Frazier from the Field: Women’s swim places 7th at State

Greg Frazier
Sports Columnist

Senior Isi Albers, junior Kendra Howard, freshman Madeleine Collier and senior Katherine Kempf bite their medals at the MSHAA State Swimming Championship on Feb. 17-18. Webster placed seventh out of 43. It’s been 10 years since the Stateswomen have placed in the top 10 at State. Photo from Skylar Jones

In December, my prediction for women’s swim was placing them in the top 20; however, its performance blew my prediction out of the water. The team got seventh out of 43.

Senior relay swimmer Isi Albers said in December, “I think we’re going to show how good we are and surprise everyone.”

They did just that.

Albers, along with senior Katherine Kempf, junior Kendra Howard, sophomores Parker Hageman and Elizabeth Ragan, and freshman Madeleine Collier, did in fact surprise everyone.

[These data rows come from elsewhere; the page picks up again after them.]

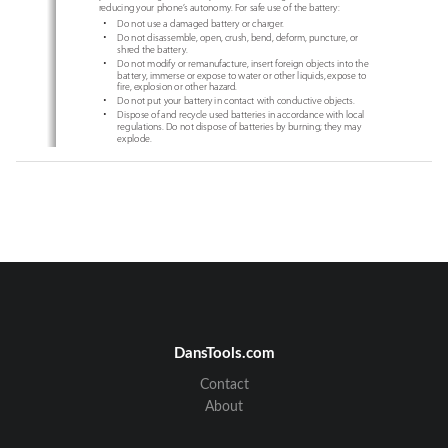
reducing your phone’s autonomy. For safe use of the battery:
x
Do not use a damaged battery or charger.
x
Do not disassemble, open, crush, bend, deform, puncture, or 
shred the battery.
x
Do not modify or remanufacture, insert foreign objects into the 
battery, immerse or expose to water or other liquids, expose to 
fire, explosion or other hazard.
x
Do not put your battery in contact with conductive objects.
x
Dispose of and recycle used batteries in accordance with local 
regulations. Do not dispose of batteries by burning; they may 
explode.
x
Do not use an unauthorized charger or battery.
x
Use the battery only for the device for which it is specified.
x
Use the battery with a charging device that has been qualified 
for the device per this standard. Use of an unqualified battery 
or charger may present a risk of fire, explosion, leakage, or other 
hazard.
x
Do not short circuit a battery or allow metallic conductive 
objects to contact battery terminals.
x
Replace the battery only with another battery that has been 
qualified with the device per this standard, IEEEStd-1725-2006.
x
Children should be supervised when they use the battery.
2
DansTools.com
Contact
BASIC INSTRUCTIONS
About
x
Avoid dropping the phone or the battery. If the phone or the 
battery is dropped, especially on a hard surface, and the user 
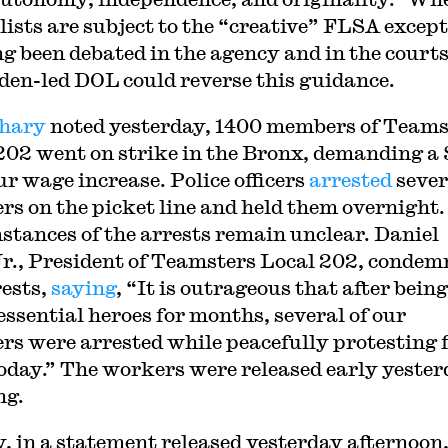
lists are subject to the “creative” FLSA excep
ng been debated in the agency and in the courts
den-led DOL could reverse this guidance.
hary
noted yesterday, 1400 members of Teams
202 went on strike in the Bronx, demanding a 
ur wage increase. Police officers
arrested
sever
s on the picket line and held them overnight.
stances of the arrests remain unclear. Daniel
r., President of Teamsters Local 202, condem
rests,
saying
, “It is outrageous that after being
 essential heroes for months, several of our
s were arrested while peacefully protesting f
today.” The workers were released early yeste
ng.
y, in a statement released yesterday afternoon,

In preliminaries, the Stateswomen were lacking confidence, but once the first race gunned off and they placed two above their preliminary result, Webster was splashed with a wave of needed confidence for the rest of the State meet.
In the first event at State, 200-yard medley relay, Collier dove off the block to swim a solid 28.59 followed by Howard’s faulty 32.98. Kempf and Albers brought it back with a respectable 29.02 for Kempf and a fast 26.29 from Albers. Webster took 12th, which was an improvement from their 14th finish in the preliminary round.

Hagemann stormed forward in the second event, 200 yard freestyle, placing fourth with a time of 1:54.46. Hagemann went out too fast in the first 50 yard (25.80) and felt the repercussions in the 150 split, swimming a 30.09. Still, a decisive performance.

Howard swam the 200-yard IM for a seventh place finish with a time of 2:14.53. One second slower than her preliminary result. The 200-yard IM is known as a monster along with the 500- yard. Mastering the IM would mean mastering all four styles of swim, which is improbable at the high school level.

Hagemann continued her aqueous assault in St. Peters; laying down a second place finish in the 100-yard Backstroke. She swam just 0.03 seconds slower than her preliminaries with a time of 59.03.
I’d say Hagemann was Webster’s anchor and was warding off any other competitors with these fast times and crucial placements.

The final event, the 400-yard freestyle relay. Judging by the results I’ve written about, how’d you expect they did? Seventh? Fifth? Well, your guesses aren’t good enough. Webster placed second. Yes, you heard that right. Second.

In order of swimming, Ragan, Howard, Kempf and Hagemann dropped their preliminary time by three seconds and scraped under 3:40.00 with a time of 3:39.05. This race was do or die, and the women’s swimming team delivered.

Just a reminder: last year, women’s swim got 28th out of 49. This year seventh out of 43, so before you buy ticket to a basketball game, remember that the Webster U’s swimming pool is full of champions, and unfortunately, empty of fans.